- TASK REQUIREMENTS -
1/ In the shutdown post below, where does the narrator get drinking water on Day Three?
2/ Decide whether each statement agrees with the shutdown post below, answering yes or no and quoting the deciding words: (a) The US government closed for two weeks. (b) The high on Day Two is 95. (c) Spearing in the Crim Dell brings up fish.
3/ Condense the shutdown post's paragraph beginning "Day Four. The streets of the town" into a short bulleted list that keeps its main facts.

- TEXT PASSAGE -

Three years ago the US government closed its doors for two weeks and I went a little nuts on facebook dot com.
Day Two of the shutdown and the high is 85, no doubt due to the weather regulatory systems going offline last night. The news channels are saying nothing but I know this to be true. All food is free. No, not quite. Most food is free. The shadowy, bearded man behind the counter at Wawa told me he had some chicken strips left, but for a price. What that price was, he wouldn’t say.
Day Three. The cicadas have gone silent. No sound comes from the still woods. The heat is heavy. The plumbing has been shut down and I drink my water from the sweating leaves. Another sun appeared in the sky this morning. Unlike ours, it doesn’t move, but stays fixed: alight and unblinking. I met a man shambling down the path into the woods and I asked where he was going, but he merely hunched his shoulders against my voice and muttered something about clacking gears and peanut butter, his speech coarse and phlegmy. This stagnant air may drive us mad. The second, unholy sun calls me closer. I am drawn to it. Drawn to it.
Day Four. The streets of the town are as barren and lifeless as Wawa’s shelves. I am so alone here, and yet every step I take feels watched. The second sun continues to blaze overhead, mocking my continued existence. I have attempted to spear fish out of the Crim Dell, but instead of fish I keep pulling up articles of clothing from Triathlons long past. Do you remember Triathlons? Do you remember classes? Do you remember Sadler pizza? Do I? It seems like a lifetime ago.

(Images with bounding boxes)
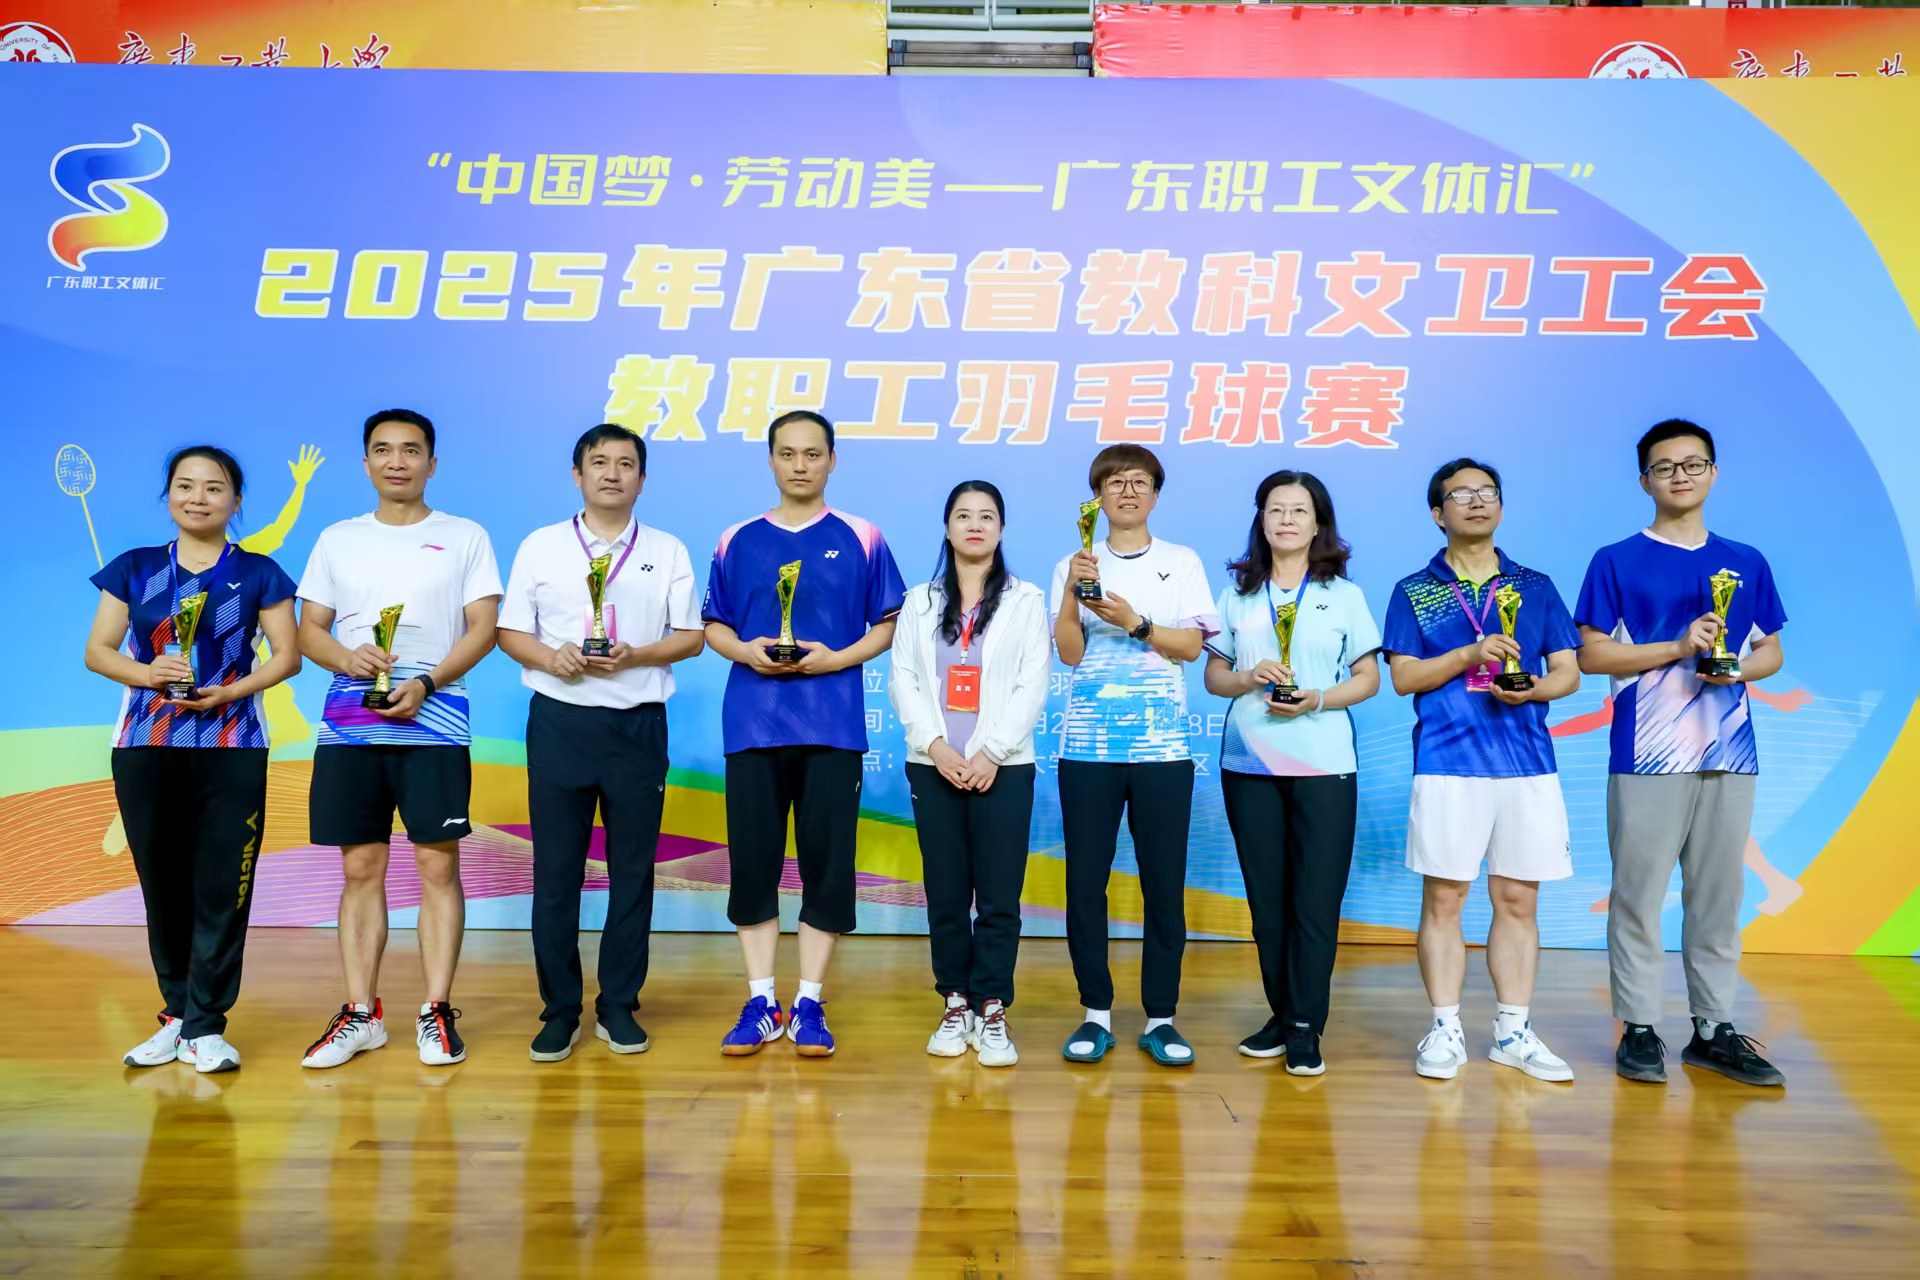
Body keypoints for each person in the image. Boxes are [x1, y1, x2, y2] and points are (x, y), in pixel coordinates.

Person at [1575, 419, 1788, 1087]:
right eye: (1665, 467)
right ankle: (1639, 1027)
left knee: (1719, 895)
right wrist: (1677, 647)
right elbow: (1591, 655)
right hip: (1647, 750)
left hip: (1729, 749)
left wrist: (1736, 671)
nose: (1680, 476)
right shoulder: (1616, 560)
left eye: (1693, 464)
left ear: (1713, 473)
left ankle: (1713, 1029)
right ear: (1645, 481)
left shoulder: (1746, 561)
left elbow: (1771, 651)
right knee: (1639, 894)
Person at [295, 409, 502, 1068]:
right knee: (359, 868)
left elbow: (483, 628)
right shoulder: (338, 539)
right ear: (366, 464)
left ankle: (436, 1011)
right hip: (350, 721)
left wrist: (429, 682)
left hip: (434, 720)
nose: (397, 461)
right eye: (383, 450)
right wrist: (345, 657)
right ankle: (361, 1015)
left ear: (431, 464)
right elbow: (309, 630)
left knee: (438, 867)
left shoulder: (465, 536)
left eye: (411, 450)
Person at [85, 446, 301, 1074]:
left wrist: (231, 693)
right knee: (164, 888)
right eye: (185, 485)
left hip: (233, 747)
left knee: (223, 889)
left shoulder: (260, 572)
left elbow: (287, 656)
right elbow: (99, 651)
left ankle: (207, 1025)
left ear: (235, 500)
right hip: (146, 745)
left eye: (213, 487)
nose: (197, 498)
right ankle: (176, 1017)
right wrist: (149, 674)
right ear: (169, 496)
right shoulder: (134, 568)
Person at [702, 411, 906, 1058]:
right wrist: (745, 650)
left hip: (831, 727)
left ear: (832, 460)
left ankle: (810, 1002)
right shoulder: (736, 539)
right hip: (752, 725)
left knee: (827, 866)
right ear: (770, 460)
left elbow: (888, 624)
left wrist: (836, 659)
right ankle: (762, 1001)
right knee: (753, 865)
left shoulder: (863, 536)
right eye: (787, 453)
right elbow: (713, 625)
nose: (799, 465)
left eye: (812, 454)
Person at [498, 425, 704, 1062]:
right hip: (560, 722)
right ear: (577, 474)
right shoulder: (541, 545)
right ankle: (560, 1009)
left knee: (632, 873)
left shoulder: (666, 549)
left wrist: (637, 655)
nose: (612, 473)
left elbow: (691, 637)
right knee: (555, 874)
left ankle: (618, 1005)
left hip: (636, 725)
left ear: (643, 479)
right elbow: (510, 632)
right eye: (599, 462)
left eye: (625, 464)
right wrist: (551, 656)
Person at [1381, 459, 1582, 1083]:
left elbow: (1568, 672)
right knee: (1445, 897)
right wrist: (1470, 652)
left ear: (1500, 506)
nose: (1477, 501)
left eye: (1487, 492)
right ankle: (1444, 1028)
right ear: (1437, 513)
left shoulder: (1534, 585)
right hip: (1448, 762)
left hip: (1527, 764)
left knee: (1518, 899)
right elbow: (1404, 677)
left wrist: (1533, 690)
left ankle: (1513, 1031)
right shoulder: (1415, 589)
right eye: (1461, 494)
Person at [1203, 470, 1380, 1076]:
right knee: (1267, 902)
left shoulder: (1344, 595)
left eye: (1299, 510)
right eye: (1275, 509)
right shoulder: (1239, 594)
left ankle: (1306, 1024)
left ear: (1318, 522)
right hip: (1248, 762)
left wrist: (1318, 700)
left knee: (1315, 901)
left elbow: (1367, 679)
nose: (1286, 519)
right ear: (1261, 519)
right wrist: (1247, 677)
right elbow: (1215, 677)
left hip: (1324, 763)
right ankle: (1282, 1014)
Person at [1050, 445, 1217, 1068]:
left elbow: (1192, 648)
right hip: (1087, 749)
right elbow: (1069, 653)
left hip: (1162, 750)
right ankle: (1095, 1013)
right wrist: (1072, 592)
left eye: (1139, 482)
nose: (1127, 491)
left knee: (1163, 885)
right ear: (1097, 496)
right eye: (1115, 482)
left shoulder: (1181, 561)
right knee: (1084, 884)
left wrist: (1134, 621)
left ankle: (1161, 1018)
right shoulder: (1073, 562)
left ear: (1155, 494)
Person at [889, 481, 1050, 1067]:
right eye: (963, 515)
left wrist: (991, 754)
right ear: (947, 527)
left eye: (986, 516)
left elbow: (1032, 683)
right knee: (947, 895)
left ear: (1001, 529)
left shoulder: (1026, 600)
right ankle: (955, 1001)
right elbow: (904, 679)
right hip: (934, 767)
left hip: (1003, 769)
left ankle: (992, 1007)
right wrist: (935, 747)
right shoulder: (919, 602)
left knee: (1000, 896)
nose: (975, 525)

- TASK-BY-TASK RESULTS -
1/ From the sweating leaves.

2/
(a) Yes: "closed its doors for two weeks"
(b) No: "the high is 85"
(c) No: "instead of fish I keep pulling up articles of clothing from Triathlons long past"

3/
- The town's streets are as barren and lifeless as Wawa's shelves.
- The narrator feels alone yet watched at every step.
- The second sun still blazes overhead.
- Spearing fish in the Crim Dell yields only clothing from past Triathlons.
- Triathlons, classes, and Sadler pizza feel like a lifetime ago.